Saved data entries →
------------------------------------

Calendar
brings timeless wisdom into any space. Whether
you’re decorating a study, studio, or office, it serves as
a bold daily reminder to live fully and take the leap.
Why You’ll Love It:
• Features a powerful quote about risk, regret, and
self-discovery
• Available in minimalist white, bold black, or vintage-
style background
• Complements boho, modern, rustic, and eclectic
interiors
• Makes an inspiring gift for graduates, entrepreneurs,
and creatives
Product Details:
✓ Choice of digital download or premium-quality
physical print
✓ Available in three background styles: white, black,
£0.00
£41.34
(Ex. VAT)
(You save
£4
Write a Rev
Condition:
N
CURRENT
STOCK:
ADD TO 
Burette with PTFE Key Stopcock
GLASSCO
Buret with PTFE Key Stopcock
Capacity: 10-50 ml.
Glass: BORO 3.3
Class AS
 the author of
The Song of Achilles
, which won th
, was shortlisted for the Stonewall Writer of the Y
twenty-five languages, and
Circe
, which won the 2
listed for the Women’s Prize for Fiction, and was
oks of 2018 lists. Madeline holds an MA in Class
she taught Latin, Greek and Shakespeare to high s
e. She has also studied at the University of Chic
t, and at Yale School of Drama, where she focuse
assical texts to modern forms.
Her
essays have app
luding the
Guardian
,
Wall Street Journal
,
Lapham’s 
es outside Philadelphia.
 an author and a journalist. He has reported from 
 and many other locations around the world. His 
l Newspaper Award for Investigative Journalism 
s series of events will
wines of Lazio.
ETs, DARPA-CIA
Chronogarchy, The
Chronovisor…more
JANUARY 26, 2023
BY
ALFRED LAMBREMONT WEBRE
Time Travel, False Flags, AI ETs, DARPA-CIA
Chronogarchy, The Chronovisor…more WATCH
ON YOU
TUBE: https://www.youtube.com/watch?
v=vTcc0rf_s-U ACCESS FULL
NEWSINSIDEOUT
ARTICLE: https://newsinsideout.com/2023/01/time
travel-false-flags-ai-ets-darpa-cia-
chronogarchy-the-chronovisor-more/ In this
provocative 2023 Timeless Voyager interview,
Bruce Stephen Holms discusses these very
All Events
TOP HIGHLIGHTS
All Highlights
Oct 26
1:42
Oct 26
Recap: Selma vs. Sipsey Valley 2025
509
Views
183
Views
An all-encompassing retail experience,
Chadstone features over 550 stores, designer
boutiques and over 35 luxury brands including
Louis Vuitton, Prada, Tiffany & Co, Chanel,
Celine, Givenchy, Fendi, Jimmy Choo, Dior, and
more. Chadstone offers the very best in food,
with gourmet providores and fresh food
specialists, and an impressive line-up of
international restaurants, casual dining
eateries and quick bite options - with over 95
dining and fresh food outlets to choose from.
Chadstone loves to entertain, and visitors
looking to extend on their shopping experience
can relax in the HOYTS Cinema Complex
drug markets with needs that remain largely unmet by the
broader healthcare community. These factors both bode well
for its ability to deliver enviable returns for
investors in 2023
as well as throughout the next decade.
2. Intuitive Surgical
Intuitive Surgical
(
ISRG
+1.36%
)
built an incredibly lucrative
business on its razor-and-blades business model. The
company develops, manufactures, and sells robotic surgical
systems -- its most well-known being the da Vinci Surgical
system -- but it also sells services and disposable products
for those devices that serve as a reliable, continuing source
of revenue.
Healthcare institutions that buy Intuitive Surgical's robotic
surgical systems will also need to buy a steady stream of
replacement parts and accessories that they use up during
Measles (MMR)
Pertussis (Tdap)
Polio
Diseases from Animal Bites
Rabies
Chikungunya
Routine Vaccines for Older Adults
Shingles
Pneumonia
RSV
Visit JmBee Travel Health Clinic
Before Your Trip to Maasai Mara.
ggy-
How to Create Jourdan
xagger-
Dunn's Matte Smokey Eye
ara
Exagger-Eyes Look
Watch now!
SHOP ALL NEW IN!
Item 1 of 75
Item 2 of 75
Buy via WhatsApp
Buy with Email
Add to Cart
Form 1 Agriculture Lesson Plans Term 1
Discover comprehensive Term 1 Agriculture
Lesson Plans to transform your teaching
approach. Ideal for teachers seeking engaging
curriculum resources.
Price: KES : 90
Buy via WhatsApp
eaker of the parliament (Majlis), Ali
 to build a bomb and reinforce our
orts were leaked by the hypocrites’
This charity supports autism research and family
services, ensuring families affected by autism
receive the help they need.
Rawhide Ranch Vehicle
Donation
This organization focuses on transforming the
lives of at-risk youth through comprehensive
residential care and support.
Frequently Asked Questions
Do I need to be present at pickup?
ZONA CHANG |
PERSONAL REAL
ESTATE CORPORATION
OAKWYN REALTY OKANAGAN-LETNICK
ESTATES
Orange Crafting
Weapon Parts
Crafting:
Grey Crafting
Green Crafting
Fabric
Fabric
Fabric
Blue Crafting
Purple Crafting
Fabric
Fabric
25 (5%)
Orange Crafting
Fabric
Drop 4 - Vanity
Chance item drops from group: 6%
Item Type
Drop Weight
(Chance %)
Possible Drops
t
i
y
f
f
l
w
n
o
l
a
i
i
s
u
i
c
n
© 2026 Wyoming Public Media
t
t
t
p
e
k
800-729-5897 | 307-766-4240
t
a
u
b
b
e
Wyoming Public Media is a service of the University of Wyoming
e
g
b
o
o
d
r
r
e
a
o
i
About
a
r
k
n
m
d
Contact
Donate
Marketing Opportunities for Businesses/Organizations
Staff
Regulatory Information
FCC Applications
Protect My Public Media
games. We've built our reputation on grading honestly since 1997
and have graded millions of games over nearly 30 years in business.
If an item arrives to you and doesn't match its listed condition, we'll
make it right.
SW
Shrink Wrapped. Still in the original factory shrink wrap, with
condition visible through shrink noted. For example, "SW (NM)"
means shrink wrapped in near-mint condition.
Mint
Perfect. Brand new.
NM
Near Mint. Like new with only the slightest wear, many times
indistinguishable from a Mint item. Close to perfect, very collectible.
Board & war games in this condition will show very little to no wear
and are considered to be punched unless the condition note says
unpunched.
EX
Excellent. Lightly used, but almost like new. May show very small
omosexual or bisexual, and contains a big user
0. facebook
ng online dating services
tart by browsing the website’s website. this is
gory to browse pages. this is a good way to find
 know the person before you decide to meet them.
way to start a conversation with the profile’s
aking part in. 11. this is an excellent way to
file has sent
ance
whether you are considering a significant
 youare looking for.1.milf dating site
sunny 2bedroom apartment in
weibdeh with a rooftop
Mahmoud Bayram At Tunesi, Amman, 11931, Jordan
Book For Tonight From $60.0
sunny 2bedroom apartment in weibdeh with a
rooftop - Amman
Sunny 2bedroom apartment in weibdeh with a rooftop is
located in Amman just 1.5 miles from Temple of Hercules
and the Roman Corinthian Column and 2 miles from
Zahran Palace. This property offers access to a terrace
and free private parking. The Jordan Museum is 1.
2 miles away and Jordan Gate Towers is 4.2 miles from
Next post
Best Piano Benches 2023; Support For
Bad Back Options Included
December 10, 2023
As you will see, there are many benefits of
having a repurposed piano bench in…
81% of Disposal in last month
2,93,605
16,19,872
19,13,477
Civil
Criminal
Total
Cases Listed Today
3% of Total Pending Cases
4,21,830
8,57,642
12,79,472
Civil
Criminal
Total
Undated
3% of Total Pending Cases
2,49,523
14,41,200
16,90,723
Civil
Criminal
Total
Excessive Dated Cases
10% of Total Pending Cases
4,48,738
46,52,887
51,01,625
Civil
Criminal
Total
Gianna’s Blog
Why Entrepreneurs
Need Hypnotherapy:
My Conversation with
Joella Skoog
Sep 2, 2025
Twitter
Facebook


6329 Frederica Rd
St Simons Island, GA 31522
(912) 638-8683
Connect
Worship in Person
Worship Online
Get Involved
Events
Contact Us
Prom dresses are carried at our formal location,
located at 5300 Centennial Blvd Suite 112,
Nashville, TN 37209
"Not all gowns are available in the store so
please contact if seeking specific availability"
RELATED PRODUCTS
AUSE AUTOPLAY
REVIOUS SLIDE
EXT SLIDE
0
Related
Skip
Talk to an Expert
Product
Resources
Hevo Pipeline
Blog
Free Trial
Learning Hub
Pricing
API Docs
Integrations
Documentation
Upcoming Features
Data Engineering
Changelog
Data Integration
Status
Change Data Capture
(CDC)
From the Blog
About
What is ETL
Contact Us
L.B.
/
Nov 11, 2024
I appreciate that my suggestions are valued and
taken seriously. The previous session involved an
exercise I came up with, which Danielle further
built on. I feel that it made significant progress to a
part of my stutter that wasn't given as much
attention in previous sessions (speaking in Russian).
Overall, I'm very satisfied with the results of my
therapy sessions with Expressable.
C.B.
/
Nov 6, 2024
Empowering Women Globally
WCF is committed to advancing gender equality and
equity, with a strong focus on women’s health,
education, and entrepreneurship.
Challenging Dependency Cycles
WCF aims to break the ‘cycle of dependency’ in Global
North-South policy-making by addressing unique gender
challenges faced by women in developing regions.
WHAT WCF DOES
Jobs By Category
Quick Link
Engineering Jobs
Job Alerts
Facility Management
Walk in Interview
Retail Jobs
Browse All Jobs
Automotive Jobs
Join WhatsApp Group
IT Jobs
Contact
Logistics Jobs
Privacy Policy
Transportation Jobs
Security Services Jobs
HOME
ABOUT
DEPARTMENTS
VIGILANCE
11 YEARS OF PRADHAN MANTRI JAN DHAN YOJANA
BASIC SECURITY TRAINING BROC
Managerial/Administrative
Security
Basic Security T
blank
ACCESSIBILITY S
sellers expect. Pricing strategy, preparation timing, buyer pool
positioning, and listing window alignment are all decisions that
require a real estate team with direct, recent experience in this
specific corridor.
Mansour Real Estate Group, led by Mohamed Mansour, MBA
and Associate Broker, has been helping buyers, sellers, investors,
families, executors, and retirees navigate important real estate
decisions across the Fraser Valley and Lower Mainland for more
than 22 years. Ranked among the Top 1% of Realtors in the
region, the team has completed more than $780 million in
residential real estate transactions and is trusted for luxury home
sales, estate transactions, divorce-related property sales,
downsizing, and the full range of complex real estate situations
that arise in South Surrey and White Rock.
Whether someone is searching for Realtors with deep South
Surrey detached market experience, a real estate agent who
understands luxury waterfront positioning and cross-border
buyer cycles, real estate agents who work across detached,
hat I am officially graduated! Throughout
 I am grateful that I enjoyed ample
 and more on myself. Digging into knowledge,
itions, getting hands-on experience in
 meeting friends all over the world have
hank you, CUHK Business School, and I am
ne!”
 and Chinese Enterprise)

------------------------------------

PROBLEM DETAILS → Please transcribe only the lines in the records above running from the line that has "Data Engineering" through the line that has "challenges faced by", both included, exactly as they appear.

SOLUTION TO THIS EXERCISE →
Data Engineering
Changelog
Data Integration
Status
Change Data Capture
(CDC)
From the Blog
About
What is ETL
Contact Us
L.B.
/
Nov 11, 2024
I appreciate that my suggestions are valued and
taken seriously. The previous session involved an
exercise I came up with, which Danielle further
built on. I feel that it made significant progress to a
part of my stutter that wasn't given as much
attention in previous sessions (speaking in Russian).
Overall, I'm very satisfied with the results of my
therapy sessions with Expressable.
C.B.
/
Nov 6, 2024
Empowering Women Globally
WCF is committed to advancing gender equality and
equity, with a strong focus on women’s health,
education, and entrepreneurship.
Challenging Dependency Cycles
WCF aims to break the ‘cycle of dependency’ in Global
North-South policy-making by addressing unique gender
challenges faced by women in developing regions.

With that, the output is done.